AIM OF THE TASK: Could you restate all of the records below exactly, with the pictures left out?

DATA PROVIDED:

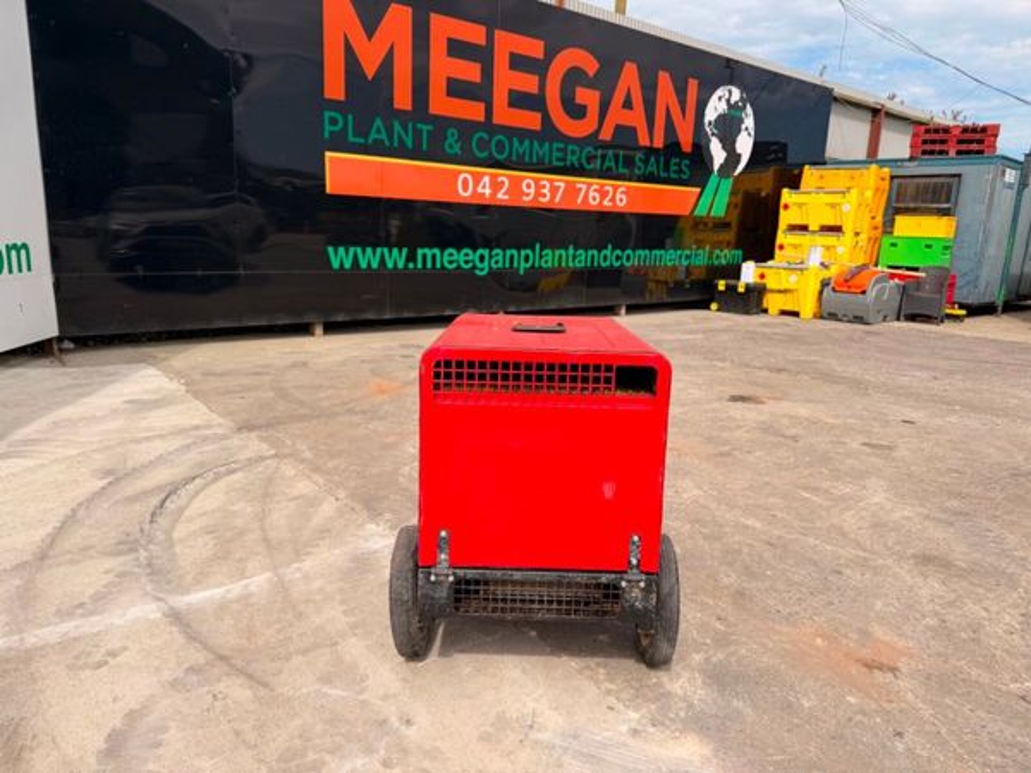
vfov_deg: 56.8
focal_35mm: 24
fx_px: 715
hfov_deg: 71.6
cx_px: 516
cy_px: 386
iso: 80
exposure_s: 1/3759
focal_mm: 6.76
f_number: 1.78
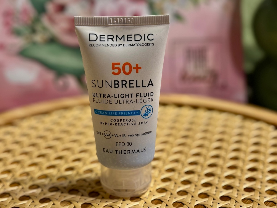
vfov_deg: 28.0
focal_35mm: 52
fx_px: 416
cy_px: 104
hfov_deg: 36.8
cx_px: 138
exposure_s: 1/33
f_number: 1.6
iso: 125
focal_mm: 5.96
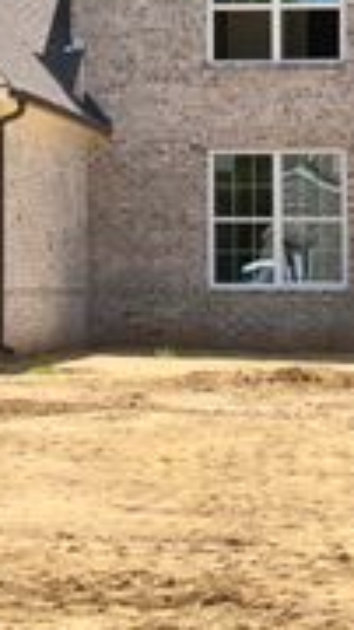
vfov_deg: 16.9
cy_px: -12
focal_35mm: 124
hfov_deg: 9.8
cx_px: 161
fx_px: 2073
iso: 80
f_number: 1.78
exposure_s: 1/5618
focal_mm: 6.76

ANSWER TO THIS EXERCISE:
vfov_deg: 56.8
focal_35mm: 24
fx_px: 715
hfov_deg: 71.6
cx_px: 516
cy_px: 386
iso: 80
exposure_s: 1/3759
focal_mm: 6.76
f_number: 1.78
vfov_deg: 28.0
focal_35mm: 52
fx_px: 416
cy_px: 104
hfov_deg: 36.8
cx_px: 138
exposure_s: 1/33
f_number: 1.6
iso: 125
focal_mm: 5.96
vfov_deg: 16.9
cy_px: -12
focal_35mm: 124
hfov_deg: 9.8
cx_px: 161
fx_px: 2073
iso: 80
f_number: 1.78
exposure_s: 1/5618
focal_mm: 6.76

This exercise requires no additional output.